My mouth opens and closes. “Oh. Clint’s not . . .”
He shakes his head. “My biological father’s an art curator, back in New York, actually. We’ve exchanged a couple emails, and that was enough for us. As far as I’m concerned, Clint’s the only dad I’ve ever had or needed, but as far back as I can remember, I knew I wasn’t like him. Didn’t look like him. Didn’t like the same things as him.”
The warm gold and inky dark of his eyes lift to mine again, and a painful wanting blooms behind my solar plexus. “I was in fifth grade when I found out the truth. From some kids at school.”
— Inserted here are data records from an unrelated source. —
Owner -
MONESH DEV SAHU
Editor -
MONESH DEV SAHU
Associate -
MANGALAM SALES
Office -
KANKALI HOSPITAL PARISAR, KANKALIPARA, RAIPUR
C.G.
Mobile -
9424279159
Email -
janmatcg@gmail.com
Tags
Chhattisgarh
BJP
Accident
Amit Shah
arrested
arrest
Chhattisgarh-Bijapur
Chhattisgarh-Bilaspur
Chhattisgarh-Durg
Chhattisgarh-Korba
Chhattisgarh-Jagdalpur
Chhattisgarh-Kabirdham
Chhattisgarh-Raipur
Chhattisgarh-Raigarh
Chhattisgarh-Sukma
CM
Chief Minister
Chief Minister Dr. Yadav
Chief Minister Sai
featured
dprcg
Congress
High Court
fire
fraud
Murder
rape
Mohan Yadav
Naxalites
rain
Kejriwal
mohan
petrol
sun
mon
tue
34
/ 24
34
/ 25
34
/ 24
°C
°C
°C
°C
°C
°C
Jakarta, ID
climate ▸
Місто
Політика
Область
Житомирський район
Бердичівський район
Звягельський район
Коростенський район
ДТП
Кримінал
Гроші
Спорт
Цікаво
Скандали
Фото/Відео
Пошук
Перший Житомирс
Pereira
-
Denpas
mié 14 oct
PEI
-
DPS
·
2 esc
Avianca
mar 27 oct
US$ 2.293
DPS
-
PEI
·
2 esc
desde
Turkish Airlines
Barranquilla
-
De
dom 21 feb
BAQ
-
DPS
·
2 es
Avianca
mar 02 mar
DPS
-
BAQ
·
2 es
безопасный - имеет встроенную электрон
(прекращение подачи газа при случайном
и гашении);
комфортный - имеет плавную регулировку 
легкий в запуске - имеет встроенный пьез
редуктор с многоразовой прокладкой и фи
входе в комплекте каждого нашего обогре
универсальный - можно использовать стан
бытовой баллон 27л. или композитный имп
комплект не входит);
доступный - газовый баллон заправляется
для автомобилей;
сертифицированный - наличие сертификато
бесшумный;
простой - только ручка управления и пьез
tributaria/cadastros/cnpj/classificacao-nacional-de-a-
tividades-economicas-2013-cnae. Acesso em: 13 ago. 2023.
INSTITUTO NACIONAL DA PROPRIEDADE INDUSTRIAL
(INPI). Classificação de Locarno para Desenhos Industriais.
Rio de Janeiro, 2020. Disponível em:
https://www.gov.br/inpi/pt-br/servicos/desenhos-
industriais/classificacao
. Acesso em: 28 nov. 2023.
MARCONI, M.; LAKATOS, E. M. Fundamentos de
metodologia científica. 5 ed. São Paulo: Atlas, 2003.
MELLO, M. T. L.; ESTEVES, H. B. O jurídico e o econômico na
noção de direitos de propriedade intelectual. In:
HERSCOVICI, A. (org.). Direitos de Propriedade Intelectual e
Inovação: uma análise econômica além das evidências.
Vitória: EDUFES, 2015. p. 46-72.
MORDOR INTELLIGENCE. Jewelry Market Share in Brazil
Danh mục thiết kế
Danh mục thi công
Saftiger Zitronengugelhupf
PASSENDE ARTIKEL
The ragged edge of his voice knocks the wind out of me. I fight the impulse to rein in my shock, and then it all clicks, the bits of Charlie I’ve been collecting like puzzle pieces becoming a full picture. Not the Darcy trope. Not the self-important, dour academic I met for one very unpleasant lunch. A man who craves complete honesty, the realist who doesn’t always understand when he’s not seeing realism. Charlie, who wants to understand the world but has learned not to trust it.